PostgreSQL – Equivalent of mysqld –bootstrap or mysqld –init-file

postgresql

I'm trying to automate initializing a postgresql data directory, with a user and a default database pre-created. I know I can do this by running postgresql backgrounded and using createdb and createuser commands, but I really want to avoid that as this is for a docker container and I just want postgres to be running in the foreground once done.

In MySQL I use --init-file /path/to/bootstrap.sql, which runs the statements in the file before the server accepts connections. You can also use --bootstrap, which temporarily spins up mysqld and runs statements from STDIN.

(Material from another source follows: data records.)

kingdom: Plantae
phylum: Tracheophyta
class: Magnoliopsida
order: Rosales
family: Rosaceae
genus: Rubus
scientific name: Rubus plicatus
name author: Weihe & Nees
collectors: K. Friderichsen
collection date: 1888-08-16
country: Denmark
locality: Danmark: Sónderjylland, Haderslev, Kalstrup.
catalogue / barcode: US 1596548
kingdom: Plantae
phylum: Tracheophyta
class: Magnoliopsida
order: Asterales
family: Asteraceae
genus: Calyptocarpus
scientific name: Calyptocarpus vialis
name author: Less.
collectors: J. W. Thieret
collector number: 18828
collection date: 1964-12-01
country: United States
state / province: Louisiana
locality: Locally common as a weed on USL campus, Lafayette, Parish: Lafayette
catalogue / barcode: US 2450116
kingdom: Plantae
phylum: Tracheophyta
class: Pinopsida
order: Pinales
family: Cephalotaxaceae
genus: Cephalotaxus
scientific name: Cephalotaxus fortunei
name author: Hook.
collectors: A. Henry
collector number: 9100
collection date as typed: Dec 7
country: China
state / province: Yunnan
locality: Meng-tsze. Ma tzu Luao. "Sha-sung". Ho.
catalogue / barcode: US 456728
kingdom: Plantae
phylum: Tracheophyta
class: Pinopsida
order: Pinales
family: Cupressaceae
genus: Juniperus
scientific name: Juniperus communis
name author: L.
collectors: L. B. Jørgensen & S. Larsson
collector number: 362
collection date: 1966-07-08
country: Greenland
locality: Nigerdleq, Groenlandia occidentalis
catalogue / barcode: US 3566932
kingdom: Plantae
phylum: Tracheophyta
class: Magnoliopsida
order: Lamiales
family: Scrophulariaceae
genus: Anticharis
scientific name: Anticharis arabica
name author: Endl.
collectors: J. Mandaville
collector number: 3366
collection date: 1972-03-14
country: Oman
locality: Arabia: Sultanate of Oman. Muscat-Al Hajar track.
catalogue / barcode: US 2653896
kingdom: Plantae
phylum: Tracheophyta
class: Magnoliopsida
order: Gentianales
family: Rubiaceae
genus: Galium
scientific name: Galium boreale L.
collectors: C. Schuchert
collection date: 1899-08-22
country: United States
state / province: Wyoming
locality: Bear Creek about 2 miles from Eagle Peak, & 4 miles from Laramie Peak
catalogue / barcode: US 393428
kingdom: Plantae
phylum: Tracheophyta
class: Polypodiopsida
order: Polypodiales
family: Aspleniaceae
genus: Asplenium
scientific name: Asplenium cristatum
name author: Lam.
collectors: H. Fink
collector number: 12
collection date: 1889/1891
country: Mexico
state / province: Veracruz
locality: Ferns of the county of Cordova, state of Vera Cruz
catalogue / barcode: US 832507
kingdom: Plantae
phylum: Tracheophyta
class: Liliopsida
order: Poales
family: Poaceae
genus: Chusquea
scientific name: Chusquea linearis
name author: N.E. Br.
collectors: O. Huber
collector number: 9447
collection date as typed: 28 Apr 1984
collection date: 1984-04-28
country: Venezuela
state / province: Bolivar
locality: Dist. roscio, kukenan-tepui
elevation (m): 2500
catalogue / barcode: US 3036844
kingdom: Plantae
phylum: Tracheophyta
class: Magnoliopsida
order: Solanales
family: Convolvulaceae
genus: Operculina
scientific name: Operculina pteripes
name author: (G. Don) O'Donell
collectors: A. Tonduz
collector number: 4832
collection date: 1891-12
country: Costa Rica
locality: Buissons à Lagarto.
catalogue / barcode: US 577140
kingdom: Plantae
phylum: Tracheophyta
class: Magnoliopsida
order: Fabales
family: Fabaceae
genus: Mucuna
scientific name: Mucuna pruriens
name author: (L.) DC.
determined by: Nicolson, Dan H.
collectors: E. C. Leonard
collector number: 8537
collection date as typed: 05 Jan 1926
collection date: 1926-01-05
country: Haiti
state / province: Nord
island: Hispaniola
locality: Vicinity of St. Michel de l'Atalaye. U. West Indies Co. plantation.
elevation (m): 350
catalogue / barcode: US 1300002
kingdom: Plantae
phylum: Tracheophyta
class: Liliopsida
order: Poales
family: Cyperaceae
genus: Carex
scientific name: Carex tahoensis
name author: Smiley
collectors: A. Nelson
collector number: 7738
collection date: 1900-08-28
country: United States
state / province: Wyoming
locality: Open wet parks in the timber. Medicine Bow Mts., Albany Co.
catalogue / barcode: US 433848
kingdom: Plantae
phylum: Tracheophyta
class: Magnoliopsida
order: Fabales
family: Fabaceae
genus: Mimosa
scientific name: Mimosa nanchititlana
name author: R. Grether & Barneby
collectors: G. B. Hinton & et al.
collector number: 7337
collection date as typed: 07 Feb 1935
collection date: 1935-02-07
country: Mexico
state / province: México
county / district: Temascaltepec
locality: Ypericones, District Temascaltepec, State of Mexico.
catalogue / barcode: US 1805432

I can't find an equally straightforward way to do this in Postgres. I can see a --boot option to postgres, but when I try and use it I just get "invalid command line arguments", so I must be doing something wrong.

echo "CREATE USER bob WITH PASSWORD 'secure';" | postgres --boot postgres -D data
postgres: invalid command-line arguments

Best Answer

You probably want the single user mode: --single, as described in the documentation:

When invoked in single-user mode from the shell, the user can enter queries and the results will be printed to the screen, but in a form that is more useful for developers than end users. In the single-user mode, the session user will be set to the user with ID 1, and implicit superuser powers are granted to this user. This user does not actually have to exist, so the single-user mode can be used to manually recover from certain kinds of accidental damage to the system catalogs

Note that initdb has be run to initialize an empty data directory before creating databases or users. That would be the equivalent of mysql_install_db if you prefer to look at this from the MySQL analogy angle.